WHAT IS NEEDED:
Scan the listing below and copy each line holding the word "سعودية".

MATERIAL FOR THE TASK:
|---|

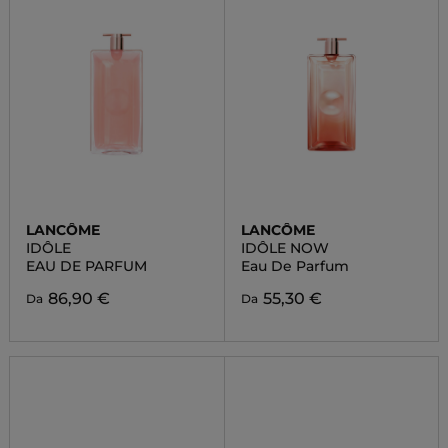
LANCÔME
LANCÔME
IDÔLE
IDÔLE NOW
EAU DE PARFUM
Eau De Parfum
86,90 €
55,30 €
Da
Da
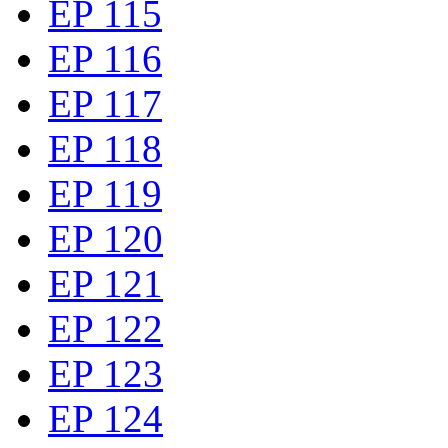
EP 115
EP 116
EP 117
EP 118
EP 119
EP 120
EP 121
EP 122
EP 123
EP 124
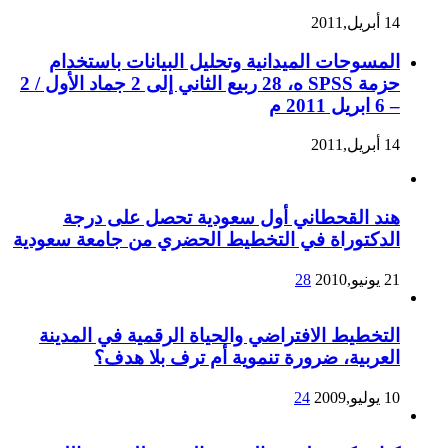
14 أبريل,2011
المسوحات الميدانية وتحليل البيانات باستخدام
حزمة SPSS ه، 28 ربيع الثاني إلى 2 جماد الأول / 2
– 6 ابريل 2011 م
14 أبريل,2011
هند القحطاني أول سعودية تحصل على درجة
الدكتوراة في التخطيط الحضري من جامعة سعودية
21 يونيو,2010
28
التخطيط الافتراضي والحياة الرقمية في المدينة
العربية، ضرورة تنموية أم ترف بلا هدف؟
10 يوليو,2009
24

|---|

RESPONSE BELOW:
هند القحطاني أول سعودية تحصل على درجة
الدكتوراة في التخطيط الحضري من جامعة سعودية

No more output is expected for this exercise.